**Assigned task**
Only one stretch of the data below is wanted: the lines from the one with "Village of Waverly" through the one with "Resolutions – The", repeated exactly.

◇ ◇ ◇ ◇

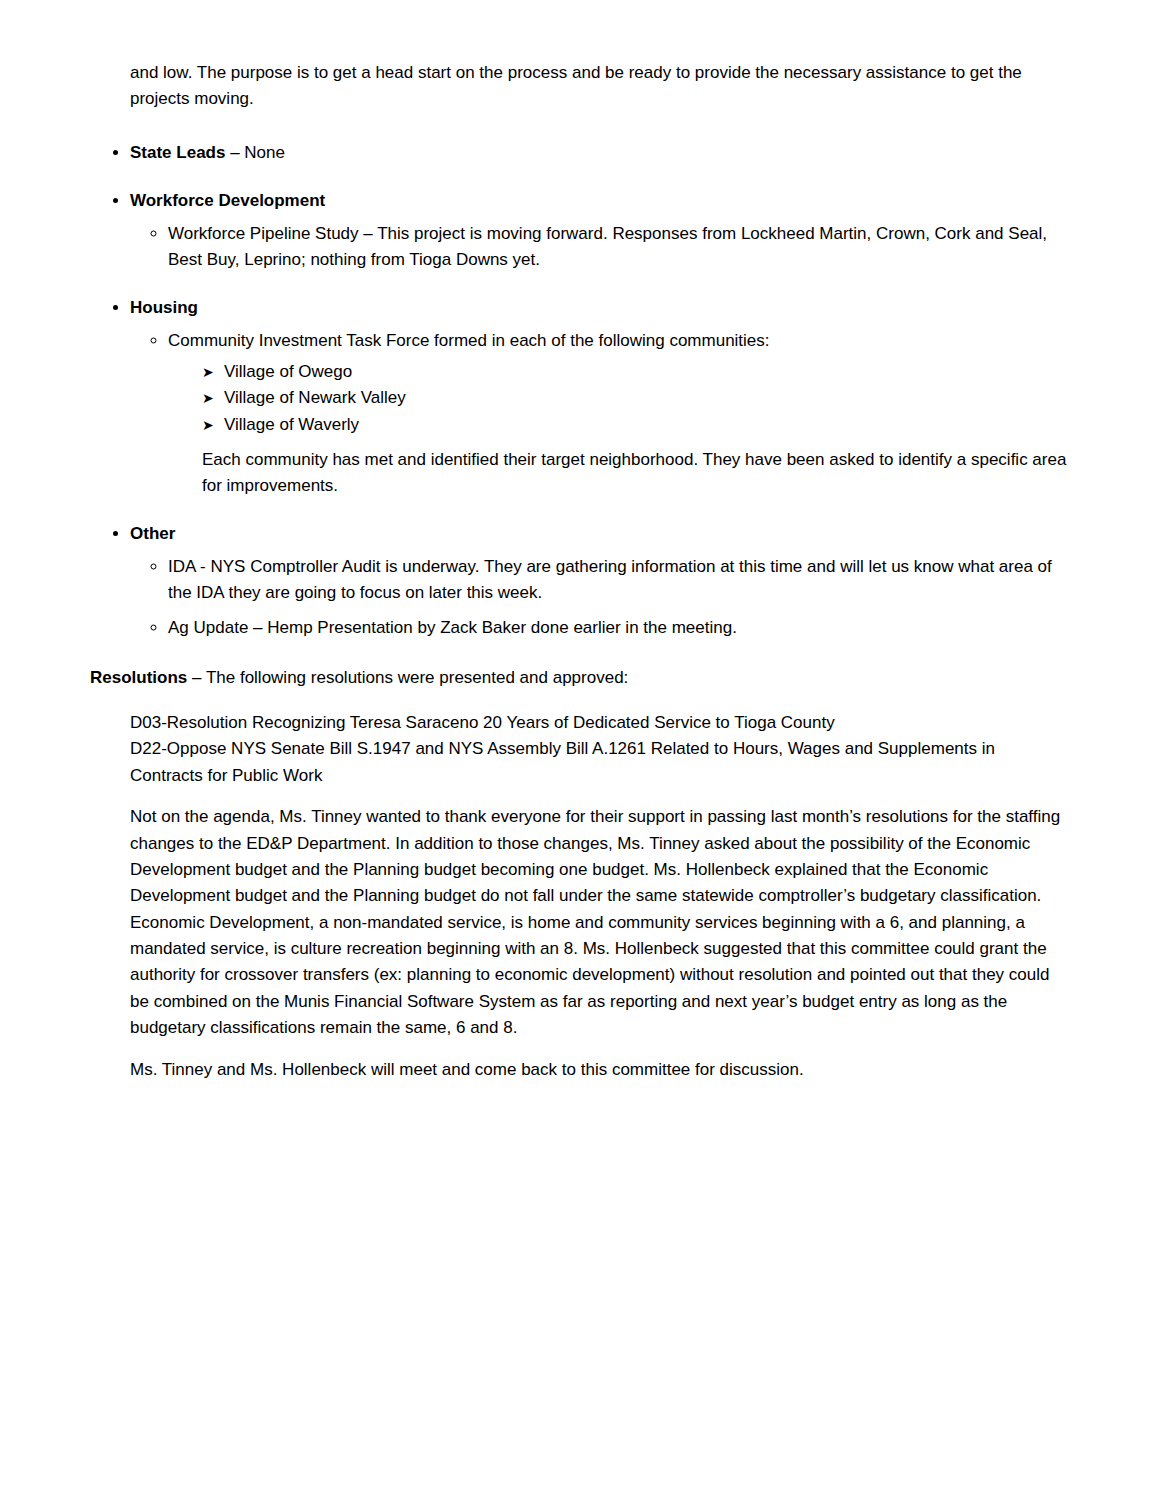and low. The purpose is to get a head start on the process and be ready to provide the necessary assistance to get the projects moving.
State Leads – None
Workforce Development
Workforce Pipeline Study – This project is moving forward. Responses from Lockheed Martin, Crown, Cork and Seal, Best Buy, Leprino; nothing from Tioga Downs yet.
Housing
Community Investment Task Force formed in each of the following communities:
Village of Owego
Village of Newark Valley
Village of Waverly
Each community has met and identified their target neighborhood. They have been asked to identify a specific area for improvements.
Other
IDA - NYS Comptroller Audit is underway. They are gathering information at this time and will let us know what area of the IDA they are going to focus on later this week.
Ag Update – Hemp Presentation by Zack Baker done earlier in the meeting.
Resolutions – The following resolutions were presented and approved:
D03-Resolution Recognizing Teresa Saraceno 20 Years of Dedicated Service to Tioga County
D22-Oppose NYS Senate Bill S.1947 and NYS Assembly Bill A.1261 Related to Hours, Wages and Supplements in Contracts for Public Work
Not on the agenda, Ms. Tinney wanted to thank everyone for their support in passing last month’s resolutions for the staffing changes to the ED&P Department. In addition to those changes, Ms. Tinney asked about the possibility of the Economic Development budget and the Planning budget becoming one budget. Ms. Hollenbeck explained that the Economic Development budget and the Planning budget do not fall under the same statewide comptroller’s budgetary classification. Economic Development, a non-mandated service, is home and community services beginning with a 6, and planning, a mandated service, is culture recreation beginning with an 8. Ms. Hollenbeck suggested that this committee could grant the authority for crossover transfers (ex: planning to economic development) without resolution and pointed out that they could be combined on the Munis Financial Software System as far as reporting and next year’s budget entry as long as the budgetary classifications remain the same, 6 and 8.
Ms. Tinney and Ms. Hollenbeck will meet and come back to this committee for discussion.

◇ ◇ ◇ ◇

**Completed exercise**
Village of Waverly
Each community has met and identified their target neighborhood. They have been asked to identify a specific area for improvements.
Other
IDA - NYS Comptroller Audit is underway. They are gathering information at this time and will let us know what area of the IDA they are going to focus on later this week.
Ag Update – Hemp Presentation by Zack Baker done earlier in the meeting.
Resolutions – The following resolutions were presented and approved:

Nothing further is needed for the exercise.